We can characterize these electromagnetic waves by their wavelength. And we need different sensors to capture different wavelengths:

  • Optical sensors typically record visible light (400–700 nm) or near-visible light such as near-infrared (700–1000 nm).
  • Thermal infrared sensors record thermal radiation in the mid- to long-wave infrared range (3–15 µm). This is super useful for collecting information about heat: detecting wildfires, monitoring the temperature of the oceans and of the land, and so on.
  • Shortwave infrared sensors (SWIR) operate in the 1000–2500 nm range and are useful for detecting moisture content, differentiating snow and clouds, and monitoring fires.
  • Microwave sensors operate in the microwave part of the spectrum (1 mm – 1 m*). These include:
    • Active microwave sensors, such as SAR (synthetic aperture radar), which emit microwave pulses and measure the return signal. Useful for detecting surface roughness, structure, and movement, and for imaging through clouds or at night.
    • Passive microwave sensors, such as radiometers, which measure naturally emitted microwave radiation. Useful for estimating soil moisture, sea surface temperature, ice thickness, and water vapor.
  • Lidar sensors shoot out laser pulses, either in green (~532 nm) or infrared (~1064 nm) light, and record the time it takes the light to return. This allows Lidar to create an elevation profile of the surface.

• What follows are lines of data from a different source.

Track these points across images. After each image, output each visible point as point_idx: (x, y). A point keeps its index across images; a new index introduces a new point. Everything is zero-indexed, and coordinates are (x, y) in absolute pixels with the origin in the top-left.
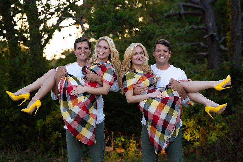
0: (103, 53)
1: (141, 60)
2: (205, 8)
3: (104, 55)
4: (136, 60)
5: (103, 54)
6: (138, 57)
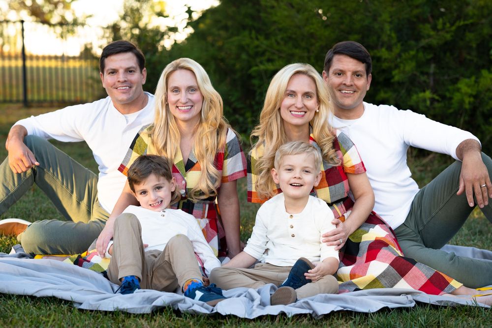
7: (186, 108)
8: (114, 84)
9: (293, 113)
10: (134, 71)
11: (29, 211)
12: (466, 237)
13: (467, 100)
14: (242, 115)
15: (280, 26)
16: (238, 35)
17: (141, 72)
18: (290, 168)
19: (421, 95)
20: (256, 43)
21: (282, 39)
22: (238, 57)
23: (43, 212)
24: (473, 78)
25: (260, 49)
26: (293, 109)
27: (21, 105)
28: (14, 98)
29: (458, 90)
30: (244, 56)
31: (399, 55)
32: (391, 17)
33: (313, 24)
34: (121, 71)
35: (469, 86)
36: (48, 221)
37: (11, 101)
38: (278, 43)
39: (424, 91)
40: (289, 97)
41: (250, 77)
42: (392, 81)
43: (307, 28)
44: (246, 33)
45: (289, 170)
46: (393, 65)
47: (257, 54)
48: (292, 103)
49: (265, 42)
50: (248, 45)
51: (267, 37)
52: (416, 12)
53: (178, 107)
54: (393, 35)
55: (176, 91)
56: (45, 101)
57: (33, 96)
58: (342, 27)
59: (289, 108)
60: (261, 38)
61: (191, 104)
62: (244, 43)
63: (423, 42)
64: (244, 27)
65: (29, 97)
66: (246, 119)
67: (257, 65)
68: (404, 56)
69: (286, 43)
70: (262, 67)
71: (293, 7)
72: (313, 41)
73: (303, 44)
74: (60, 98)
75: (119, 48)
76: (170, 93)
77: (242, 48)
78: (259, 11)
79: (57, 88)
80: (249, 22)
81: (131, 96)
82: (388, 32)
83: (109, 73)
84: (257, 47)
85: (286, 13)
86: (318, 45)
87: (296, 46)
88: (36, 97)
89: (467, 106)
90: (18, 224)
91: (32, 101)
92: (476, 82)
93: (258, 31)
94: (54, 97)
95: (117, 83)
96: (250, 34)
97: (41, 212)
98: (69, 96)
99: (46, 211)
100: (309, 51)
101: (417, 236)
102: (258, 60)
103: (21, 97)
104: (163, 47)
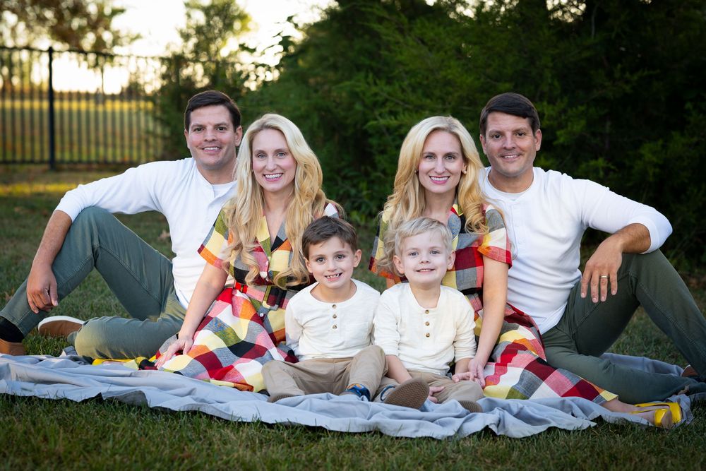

Can be mounted on either aircraft or satellite.

Not all of the electromagnetic spectrum can travel through the atmosphere, as visualized as well in Figure 1.3. That’s because of molecules in the atmosphere through which certain wave lengths can’t travel.

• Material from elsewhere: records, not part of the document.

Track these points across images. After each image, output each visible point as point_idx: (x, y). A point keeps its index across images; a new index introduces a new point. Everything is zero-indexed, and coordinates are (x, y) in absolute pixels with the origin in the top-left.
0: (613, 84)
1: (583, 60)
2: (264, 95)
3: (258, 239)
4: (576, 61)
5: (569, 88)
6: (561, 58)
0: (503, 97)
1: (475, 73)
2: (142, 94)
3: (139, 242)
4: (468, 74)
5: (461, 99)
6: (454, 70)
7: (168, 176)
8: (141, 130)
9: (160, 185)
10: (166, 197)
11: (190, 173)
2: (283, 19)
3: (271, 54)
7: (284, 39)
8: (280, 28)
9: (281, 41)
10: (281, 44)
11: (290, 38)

Cutting the spectrum into bands

When you take a photo the phone doesn’t store the entire information of the visible light. Instead, it typically stores three compressed summaries of that information: the red content, the green content and the blue content, short RGB. The reason: We have to digitize the continuous light spectrum. So instead of storing a continuous spectrum of the visible light (which we could anyways only approximate since we work with digital devices), we compartmentalize it. Red, for example, corresponds to a narrow spectrum of the visible light, and we basically measure how much energy was in that short “band” that we call red. Same goes for green and blue. This gives us an image to store. By re-mixing the colors, we get an approximation of the image again. It should get much clearer with the visualization in Figure 1.4, which I created with this NASA website.

Figure 1.4: Sentinel-2 and Landsat 8-9 bands and their wavelengths. Note that the graph is cut-off at 2340 nm and Landsat has even longer bands.

While people often call them “Bands”,at least for satellites like Landsat and Sentinel, they may also be called “Channel” (e.g., MODIS), or “Spectral Band”. Band is typically used for optical and multispectral data and channel for microwave, thermal or radar.

Wait, looking at Figure 1.4, why is band 10 of sentinel-2 and band 9 of Landsat 9-8 in area without atmospheric transmission, meaning the atmosphere blocks all the waves? Because this band is not used for observing the ground, but for detecting water vapor in the atmosphere – for detecting cirrus clouds that can reach a high altitude.

Multi-spectral and hyper-spectral sensors collect data for a wider range of the electromagnetic spectrum. Multi-spectral means having 10-ish bands while hyper-spectral goes into the hundreds of bands. An example is EnMAP, a German satellite for environmental monitoring with 230 (!) bands from 420 - 2450 nm wavelengths.